Amazon sent us a cheeky invite this week, promising an "update" on the company's "video business." Much of the world is expecting some sort of a streaming hardware device, ala the Chromecast, but that may not be all. Word on the proverbial street is that Amazon is ready to launch a free version of its streaming services, something that's ad-driven rather than baked into the cost of the (recently inflated) Prime service. This would be a bit of a rarity in the world of premium video streaming, but when it comes to streaming music this sort of model is very common. In fact, most companies that launch music-streaming services expecting to make their money through subscriptions instead wind up making what they can through ads. If Amazon can make this work, it will be yet another bad sign for the cable industry and traditional broadcasting. We have enough of those as it is.
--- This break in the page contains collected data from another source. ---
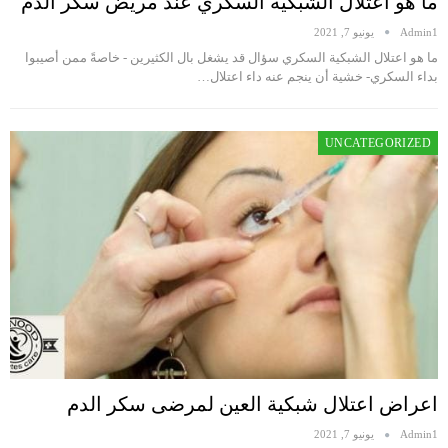
ما هو اعتلال الشبكية السكري عند مريض سكر الدم
Admin1
يونيو 7, 2021
ما هو اعتلال الشبكية السكري سؤال قد يشغل بال الكثيرين - خاصةً ممن أصيبوا
بداء السكري- خشية أن ينجم عنه داء اعتلال…
UNCATEGORIZED
اعراض اعتلال شبكية العين لمرضى سكر الدم
Admin1
يونيو 7, 2021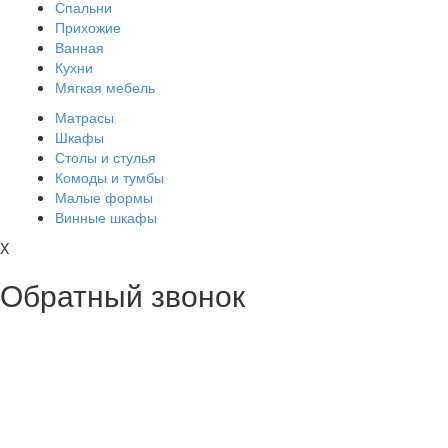
Спальни
Прихожие
Ванная
Кухни
Мягкая мебель
Матрасы
Шкафы
Столы и стулья
Комоды и тумбы
Малые формы
Винные шкафы
X
Обратный звонок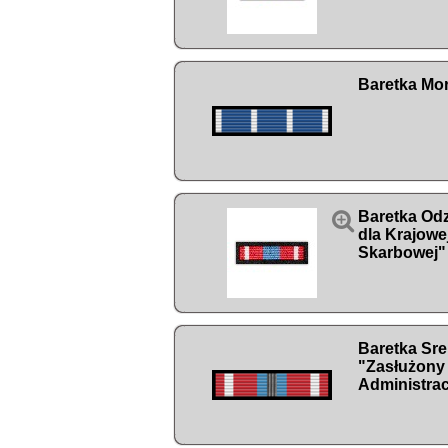
Baretka Mor

Baretka Od
dla Krajowe
Skarbowej"
Baretka Sr
"Zasłużony 
Administrac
Sprint gets more serious about the boondocks


With AT&T, Verizon, and T-Mobile engaged in price wars and vicious battles to deliver more and faster coverage in metropolitan areas, Sprint has decided better fortunes are to be found in the hills. Rather than spending to build out its network to bathe these areas in connectivity, the company is partnering with both the Competitive Carrier Association's Data Roaming Hub and NetAmerica Alliance, groups that offer LTE connectivity in less-developed areas of the US. Since back before the days of the Nextel merger, Sprint has been known as a carrier with better awareness of rural users than the rest. This move shows that's still in effect, though the net result remains to be seen.

Woman gets 3D-printed skill; you get to watch

An unnamed Dutch woman has undergone an incredibly rare and equally impressive procedure that has seen her doctors replace much of her skull. Why are we reporting on it? Because that skull came off of a 3D printer. A rare (and also unnamed) condition caused the woman's skull to thicken to three times its normal size, pressing on her brain and causing vision issues. So, in an amazing 23 hour procedure, her doctors replaced her skull with the surrogate you see above. The procedure actually took place some three months ago, and the patient has apparently made a full recovery and is back to work. Amazing.